Stored data entries
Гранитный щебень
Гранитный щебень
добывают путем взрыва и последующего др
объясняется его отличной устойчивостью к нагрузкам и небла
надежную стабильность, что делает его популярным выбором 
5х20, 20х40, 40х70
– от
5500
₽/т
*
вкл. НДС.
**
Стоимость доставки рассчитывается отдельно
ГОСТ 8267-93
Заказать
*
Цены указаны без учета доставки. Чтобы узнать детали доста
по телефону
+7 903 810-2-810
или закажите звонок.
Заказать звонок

=== WHAT YOU ARE ASKED TO DO ===
Write out every line of the entries above verbatim, keeping the original order and line breaks.

=== RESULT BELOW ===
Гранитный щебень
Гранитный щебень
добывают путем взрыва и последующего др
объясняется его отличной устойчивостью к нагрузкам и небла
надежную стабильность, что делает его популярным выбором 
5х20, 20х40, 40х70
– от
5500
₽/т
*
вкл. НДС.
**
Стоимость доставки рассчитывается отдельно
ГОСТ 8267-93
Заказать
*
Цены указаны без учета доставки. Чтобы узнать детали доста
по телефону
+7 903 810-2-810
или закажите звонок.
Заказать звонок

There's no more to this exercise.